Output the data in full. Keep every word exact and exclude the pictures.

══ PROVIDED MATERIAL ══

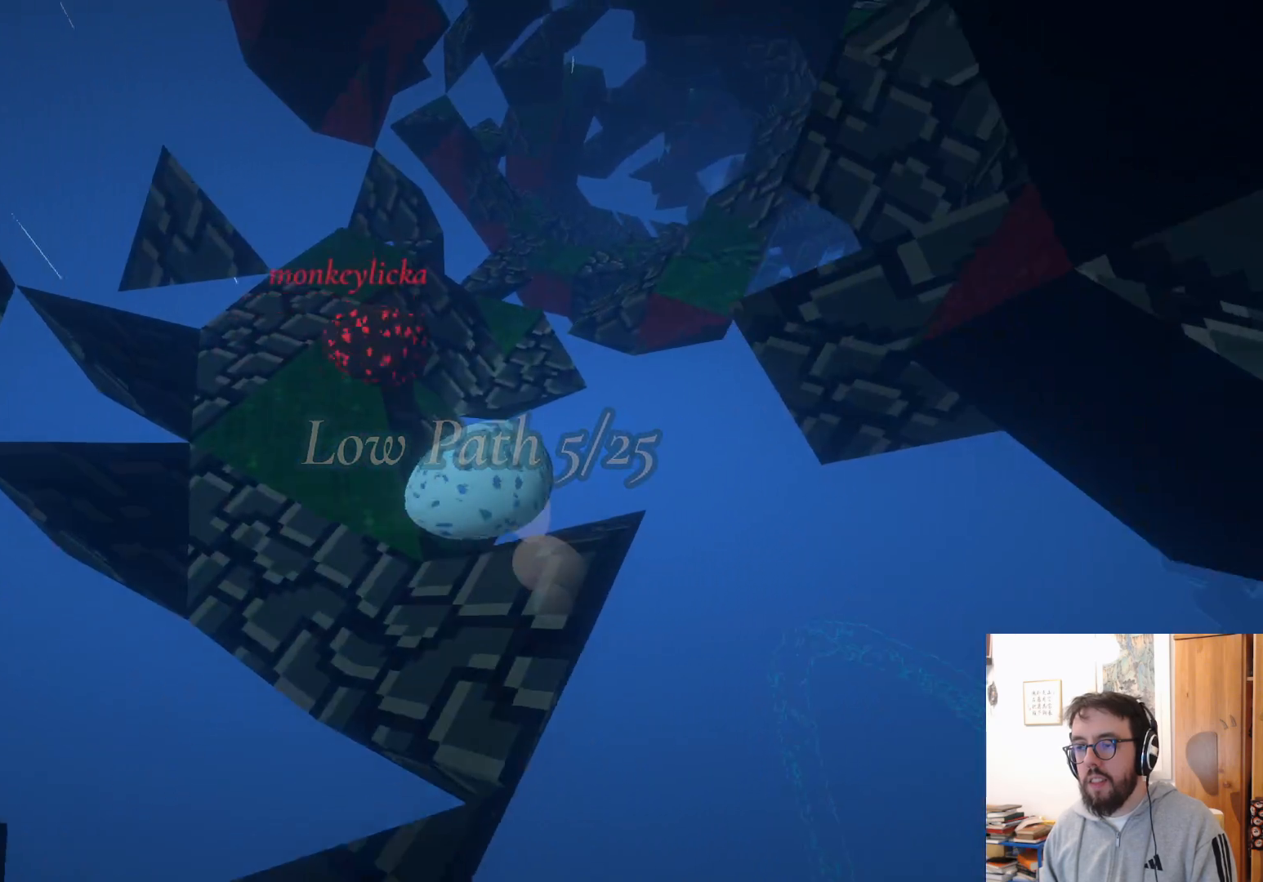
{"buttons": [], "left_stick": "up-right", "right_stick": "right", "events": [[67, "left_stick", "up-right"], [167, "A", "up"], [333, "right_stick", "right"]]}
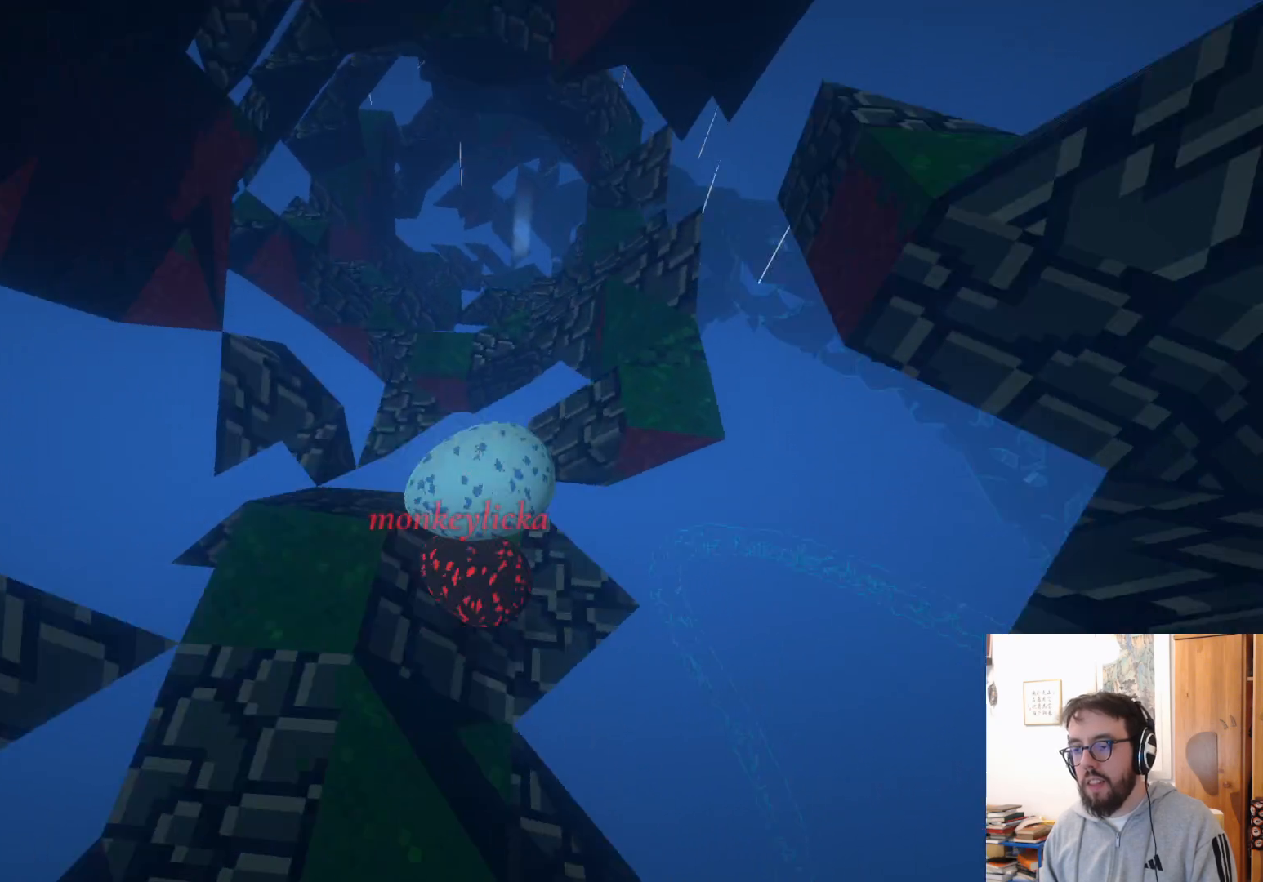
{"buttons": ["A"], "left_stick": "up-right", "right_stick": "center", "events": [[50, "right_stick", "center"], [150, "left_stick", "up"], [317, "left_stick", "up-right"], [400, "A", "down"]]}
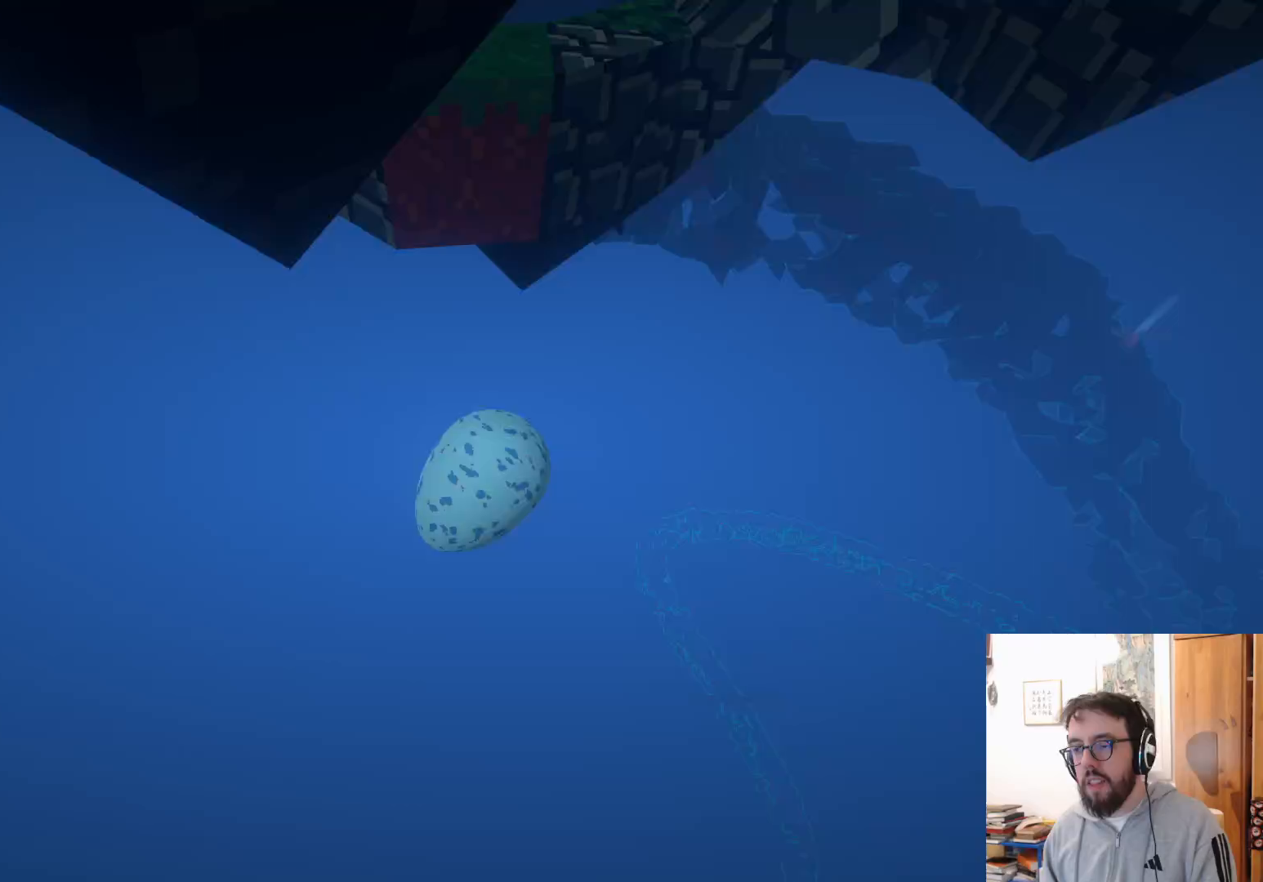
{"buttons": [], "left_stick": "left", "right_stick": "center", "events": [[100, "A", "up"], [250, "B", "down"], [367, "B", "up"], [367, "left_stick", "center"], [467, "left_stick", "left"]]}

═══

RESULT OF THE TASK
{"buttons": [], "left_stick": "up-right", "right_stick": "right", "events": [[67, "left_stick", "up-right"], [167, "A", "up"], [333, "right_stick", "right"]]}
{"buttons": ["A"], "left_stick": "up-right", "right_stick": "center", "events": [[50, "right_stick", "center"], [150, "left_stick", "up"], [317, "left_stick", "up-right"], [400, "A", "down"]]}
{"buttons": [], "left_stick": "left", "right_stick": "center", "events": [[100, "A", "up"], [250, "B", "down"], [367, "B", "up"], [367, "left_stick", "center"], [467, "left_stick", "left"]]}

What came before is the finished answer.